Someone submits feedback anonymously. A team member approves it. A GitHub issue gets created. The team works on the feature. They merge the PR and close the issue. GitHub fires the webhook. LoopSignal moves the post to completed. Everyone subscribed gets an email saying the thing they asked for shipped, with a link back to the post and an option to unsubscribe.
The user who submitted the original feedback never had to create an account, never had to log in to check status, never had to chase the team for an update. The system did the chasing for them.
That is the loop.
What I learned building this piece
A few things stood out while putting this together.
External integrations should fail soft. Issue creation, webhook delivery, and email sending all run async and non-blocking from the user-visible moderation action. If GitHub is unreachable, the post still gets approved. If email fails, the status still updates. The product database is the source of truth, and the integrations enhance it.

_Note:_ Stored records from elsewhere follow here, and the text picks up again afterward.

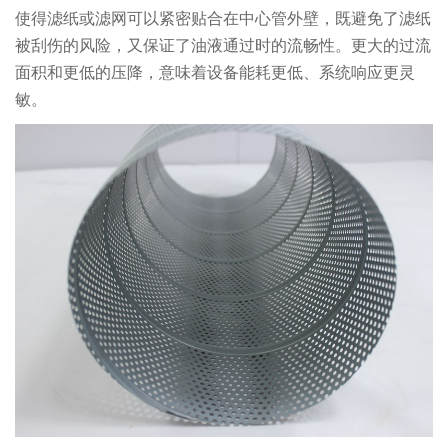
使得滤纸或滤网可以紧密贴合在中心管外壁，既避免了滤纸
被刮伤的风险，又保证了油液通过时的流畅性。更大的过流
面积和更低的压降，意味着设备能耗更低、系统响应更灵
敏。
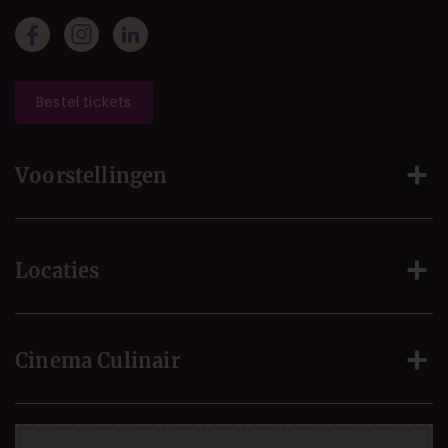
Bestel tickets
Voorstellingen
Locaties
Cinema Culinair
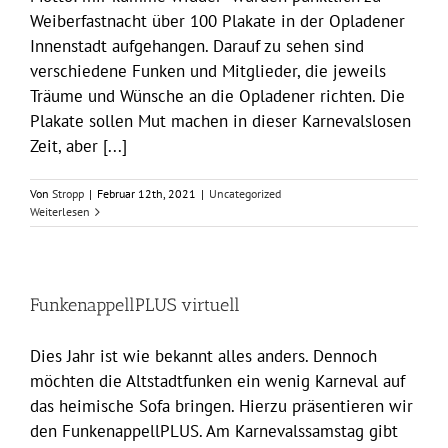
Weiberfastnacht über 100 Plakate in der Opladener
Innenstadt aufgehangen. Darauf zu sehen sind
verschiedene Funken und Mitglieder, die jeweils
Träume und Wünsche an die Opladener richten. Die
Plakate sollen Mut machen in dieser Karnevalslosen
Zeit, aber [...]
Von
Stropp
|
Februar 12th, 2021
|
Uncategorized
Weiterlesen
FunkenappellPLUS virtuell
Dies Jahr ist wie bekannt alles anders. Dennoch
möchten die Altstadtfunken ein wenig Karneval auf
das heimische Sofa bringen. Hierzu präsentieren wir
den FunkenappellPLUS. Am Karnevalssamstag gibt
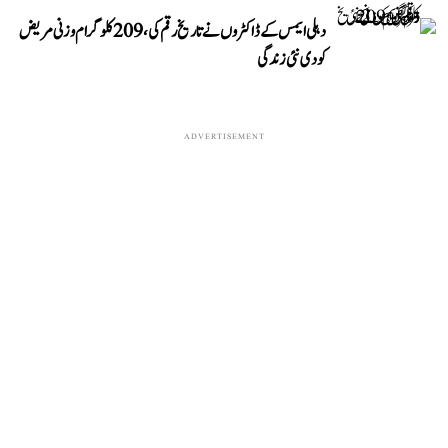
دہلی ایمس کے ڈاکٹروں نے تاریخ رقم کی، 209 کلوگرام وزنی مریض
کو دی نئی زندگی
ADVERTISEMENT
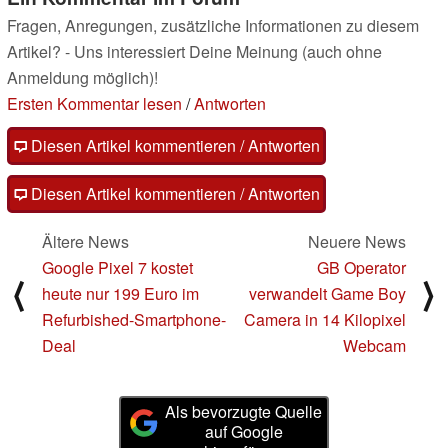
Fragen, Anregungen, zusätzliche Informationen zu diesem
Artikel? - Uns interessiert Deine Meinung (auch ohne
Anmeldung möglich)!
Ersten Kommentar lesen
/
Antworten
Diesen Artikel kommentieren / Antworten
Diesen Artikel kommentieren / Antworten
Ältere News
Neuere News
Google Pixel 7 kostet
GB Operator
⟨
⟩
heute nur 199 Euro im
verwandelt Game Boy
Refurbished-Smartphone-
Camera in 14 Kilopixel
Deal
Webcam
Als bevorzugte Quelle
auf Google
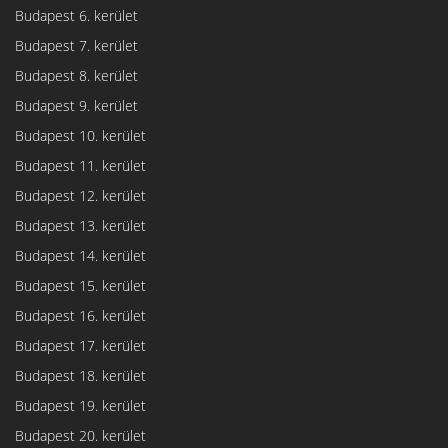
Budapest 6. kerület
Budapest 7. kerület
Budapest 8. kerület
Budapest 9. kerület
Budapest 10. kerület
Budapest 11. kerület
Budapest 12. kerület
Budapest 13. kerület
Budapest 14. kerület
Budapest 15. kerület
Budapest 16. kerület
Budapest 17. kerület
Budapest 18. kerület
Budapest 19. kerület
Budapest 20. kerület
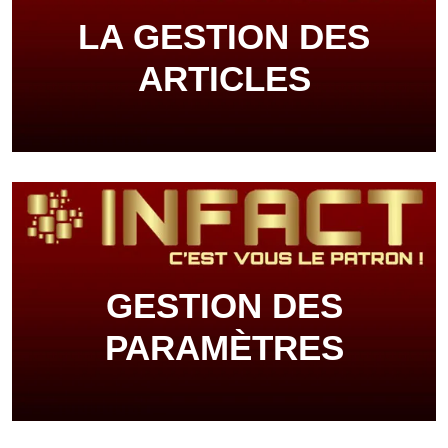
LA GESTION DES
ARTICLES
GESTION DES
PARAMÈTRES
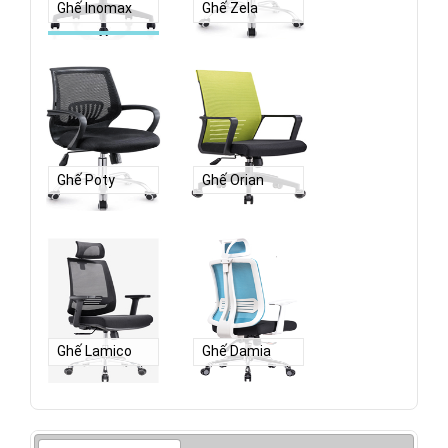
Ghế Inomax
Ghế Zela
Ghế Poty
Ghế Orian
Ghế Lamico
Ghế Damia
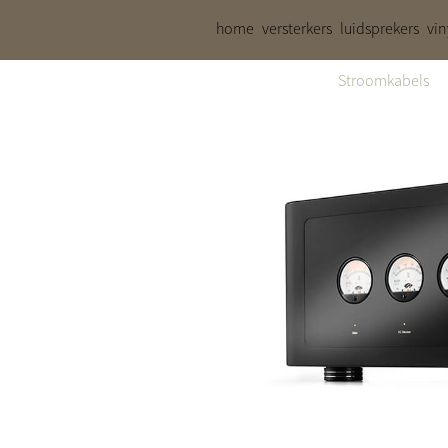
home
versterkers
luidsprekers
vin
Stroomkabels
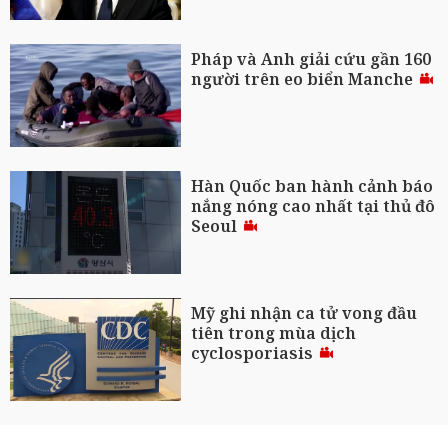
Pháp và Anh giải cứu gần 160
người trên eo biển Manche
Hàn Quốc ban hành cảnh báo
nắng nóng cao nhất tại thủ đô
Seoul
Mỹ ghi nhận ca tử vong đầu
tiên trong mùa dịch
cyclosporiasis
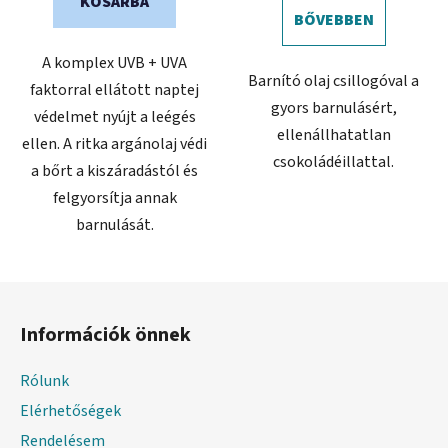
KOSÁRBA
BŐVEBBEN
A komplex UVB + UVA
Barnító olaj csillogóval a
faktorral ellátott naptej
gyors barnulásért,
védelmet nyújt a leégés
ellenállhatatlan
ellen. A ritka argánolaj védi
csokoládéillattal.
a bőrt a kiszáradástól és
felgyorsítja annak
barnulását.
L
á
Információk önnek
b
l
Rólunk
é
Elérhetőségek
c
Rendelésem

Subscribe to as little as possible. The webhook only listens for issues events, and the handler only acts on closed and reopened. Every event you do not handle is a future log line, a future bug, a future maintenance question. Smaller surface area is easier to reason about.
Identity layers should converge late. Anonymous emails and registered user IDs both live in the subscriptions table without being merged. They only resolve to a real recipient at the moment we send the email. That keeps the data model simple and avoids brittle account-linking logic.
The unsubscribe link is part of the product, not an afterthought. It needs to be in every email, work without an account, and be a one-click flow. Treating it as an edge case is how products end up with angry users and ignored mail.
What's next
In the next article, I will cover the changelog: how completed posts roll into a public, shareable list of what shipped, how it stays in sync with the board automatically, and why I decided the changelog is the changelog page rather than a separate authoring surface.
If you are building something similar, my takeaway from this part is simple:
The loop is the product.
Submission, voting, and prioritization all matter, but they only become valuable when the user who left feedback hears that something happened. Build that round trip first, and the rest of the product gets clearer.